• **QUELLDOKUMENT**

Leitsatz (amtlich)

Analog § 210 Abs.2 StPO ist eine sofortige Beschwerde (Untätigkeitsbeschwerde) der Staatsanwaltschaft bei Nichtbescheidung des mit Anklageerhebung gestellten Antrags auf Eröffnung des Hauptverfahrens ausnahmsweise zulässig, wenn die über einen Zeitraum von zweieinhalb Jahren erfolgte Zurückstellung der Entschließung über die Eröffnung unter keinem denkbaren rechtlichen Gesichtspunkt zu rechtfertigen ist und als willkürlich erscheint.

 

Verfahrensgang

LG Berlin (Aktenzeichen (533) 61 Js 1801/04 (4/06))

 

Tenor

Auf die sofortige Beschwerde der Staatsanwaltschaft Berlin wird festgestellt, dass die 33. große Strafkammer des Landgerichts Berlin gehalten ist, unverzüglich in die sachliche Prüfung einzutreten, ob das Hauptverfahren zu eröffnen ist.

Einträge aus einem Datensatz
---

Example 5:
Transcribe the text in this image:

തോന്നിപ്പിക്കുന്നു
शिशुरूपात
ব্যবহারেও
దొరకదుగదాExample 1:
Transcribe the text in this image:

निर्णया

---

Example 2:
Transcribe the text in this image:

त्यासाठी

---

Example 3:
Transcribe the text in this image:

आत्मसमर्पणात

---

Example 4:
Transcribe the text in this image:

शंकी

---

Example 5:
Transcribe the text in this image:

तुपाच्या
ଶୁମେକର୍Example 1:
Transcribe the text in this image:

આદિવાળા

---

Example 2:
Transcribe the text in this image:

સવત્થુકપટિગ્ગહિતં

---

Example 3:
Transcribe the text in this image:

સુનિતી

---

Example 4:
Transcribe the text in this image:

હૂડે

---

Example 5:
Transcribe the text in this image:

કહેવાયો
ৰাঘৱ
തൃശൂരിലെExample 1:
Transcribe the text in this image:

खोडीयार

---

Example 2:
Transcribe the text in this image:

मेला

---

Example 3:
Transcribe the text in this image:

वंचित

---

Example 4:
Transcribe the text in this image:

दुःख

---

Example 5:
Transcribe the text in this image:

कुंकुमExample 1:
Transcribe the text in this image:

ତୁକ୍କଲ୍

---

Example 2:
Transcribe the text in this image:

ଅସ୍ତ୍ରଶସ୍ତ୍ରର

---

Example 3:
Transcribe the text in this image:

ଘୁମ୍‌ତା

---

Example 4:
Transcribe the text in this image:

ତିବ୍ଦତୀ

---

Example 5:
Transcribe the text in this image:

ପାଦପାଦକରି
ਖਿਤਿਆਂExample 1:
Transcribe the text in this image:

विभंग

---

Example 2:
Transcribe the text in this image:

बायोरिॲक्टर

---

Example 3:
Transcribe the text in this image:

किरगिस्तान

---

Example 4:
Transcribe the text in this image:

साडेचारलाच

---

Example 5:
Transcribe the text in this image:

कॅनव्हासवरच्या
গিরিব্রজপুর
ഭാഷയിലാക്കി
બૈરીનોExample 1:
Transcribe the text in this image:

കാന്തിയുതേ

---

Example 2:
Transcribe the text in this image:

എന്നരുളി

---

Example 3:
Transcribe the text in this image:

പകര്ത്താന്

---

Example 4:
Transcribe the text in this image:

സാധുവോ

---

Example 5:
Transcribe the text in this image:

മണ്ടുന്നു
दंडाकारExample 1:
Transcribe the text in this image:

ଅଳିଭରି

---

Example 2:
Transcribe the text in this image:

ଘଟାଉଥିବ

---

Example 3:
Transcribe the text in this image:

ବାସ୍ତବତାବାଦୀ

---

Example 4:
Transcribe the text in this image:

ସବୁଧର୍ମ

• **DIE AUFGABEN**
A – Prüfe, ob die folgenden Aussagen mit dem Text zur Untätigkeitsbeschwerde übereinstimmen, und antworte jeweils mit Ja oder Nein sowie den entscheidenden Worten des Textes im genauen Wortlaut: (i) Die Zurückstellung der Entschließung über die Eröffnung erstreckte sich über drei Jahre. (ii) Die sofortige Beschwerde stammt von der Staatsanwaltschaft Berlin. (iii) Die Strafkammer soll unverzüglich prüfen, ob das Hauptverfahren zu eröffnen ist.
B – Übersetze diesen Satz aus dem Text zur Untätigkeitsbeschwerde ins Englische: „Auf die sofortige Beschwerde der Staatsanwaltschaft Berlin wird festgestellt, dass die 33. große Strafkammer des Landgerichts Berlin gehalten ist, unverzüglich in die sachliche Prüfung einzutreten, ob das Hauptverfahren zu eröffnen ist.“
C – Führe den Text zur Untätigkeitsbeschwerde im Anschluss an seinen letzten Satz fort.

• **ERWARTETE ERGEBNISSE**
A –
(i) Nein: „über einen Zeitraum von zweieinhalb Jahren“
(ii) Ja: „Auf die sofortige Beschwerde der Staatsanwaltschaft Berlin“
(iii) Ja: „unverzüglich in die sachliche Prüfung einzutreten, ob das Hauptverfahren zu eröffnen ist“

B – Upon the immediate complaint of the Berlin Public Prosecutor's Office, it is hereby determined that the 33rd Grand Criminal Chamber of the Berlin Regional Court is obliged to begin, without delay, the substantive examination of whether the main proceedings are to be opened.

C –
Gründe

Dem Angeschuldigten T. wird in der am 10. Februar 2006 erhobenen Anklage der Staatsanwaltschaft Berlin vom 24. Januar 2006 vorgeworfen, sich teils allein, teils gemeinschaftlich mit den übrigen Angeschuldigten handelnd in 43 Fällen des Betruges, davon in zwei Fällen des Versuchs, sowie in einem weiteren Fall (Fall 39) der gewerbsmäßigen Urkundenfälschung schuldig gemacht zu haben. In zwei der Betrugsfälle ist der Angeschuldigte C. angeklagt (Fälle 8 und 22), im Fall 21 der Angeschuldigte B., in den Fällen 37, 38, 43 und 44 der Angeschuldigte A. und im Fall 25 - versuchter Betrug - auch der Angeschuldigte A. C.. Über den in der Anklageschrift gestellten Antrag der Staatsanwaltschaft, das Hauptverfahren zu eröffnen und die Anklage zur Hauptverhandlung vor dem Landgericht Berlin - große Strafkammer - zuzulassen, hat das Landgericht bisher nicht entschieden. Die dagegen gerichtete Untätigkeitsbeschwerde der Staatsanwaltschaft ist zulässig und begründet.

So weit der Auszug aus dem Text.